▶ [PROBLEM DESCRIPTION] Exact copy, pictures excluded: please retype every record below.

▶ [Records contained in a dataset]
....

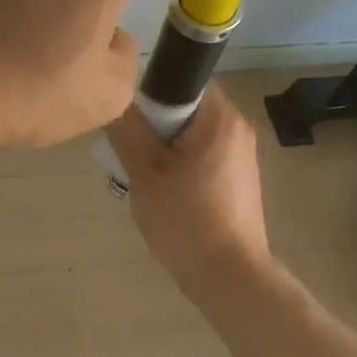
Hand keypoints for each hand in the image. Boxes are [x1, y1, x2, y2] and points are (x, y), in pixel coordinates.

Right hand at [105, 84, 272, 289]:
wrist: (229, 276)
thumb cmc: (186, 219)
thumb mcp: (145, 172)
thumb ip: (128, 129)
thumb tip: (115, 97)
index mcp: (221, 118)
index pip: (183, 79)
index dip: (151, 92)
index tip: (129, 119)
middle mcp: (238, 128)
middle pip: (186, 108)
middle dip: (154, 125)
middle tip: (127, 149)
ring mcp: (241, 156)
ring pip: (191, 135)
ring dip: (164, 148)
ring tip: (140, 174)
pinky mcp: (238, 180)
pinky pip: (202, 156)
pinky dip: (179, 165)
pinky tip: (162, 192)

....

▶ [RESULT OF THIS TASK]
Hand keypoints for each hand in the image. Boxes are [x1, y1, x2, y2] and points are (x, y), in pixel coordinates.

Right hand at [105, 84, 272, 289]:
wrist: (229, 276)
thumb cmc: (186, 219)
thumb mcp: (145, 172)
thumb ip: (128, 129)
thumb tip: (115, 97)
index mcp: (221, 118)
index pip: (183, 79)
index dip: (151, 92)
index tip: (129, 119)
middle mcp: (238, 128)
middle pip: (186, 108)
middle dip: (154, 125)
middle tip: (127, 149)
ring mcp: (241, 156)
ring pip: (191, 135)
ring dip: (164, 148)
ring tip: (140, 174)
pinky mcp: (238, 180)
pinky pip: (202, 156)
pinky dip: (179, 165)
pinky tip: (162, 192)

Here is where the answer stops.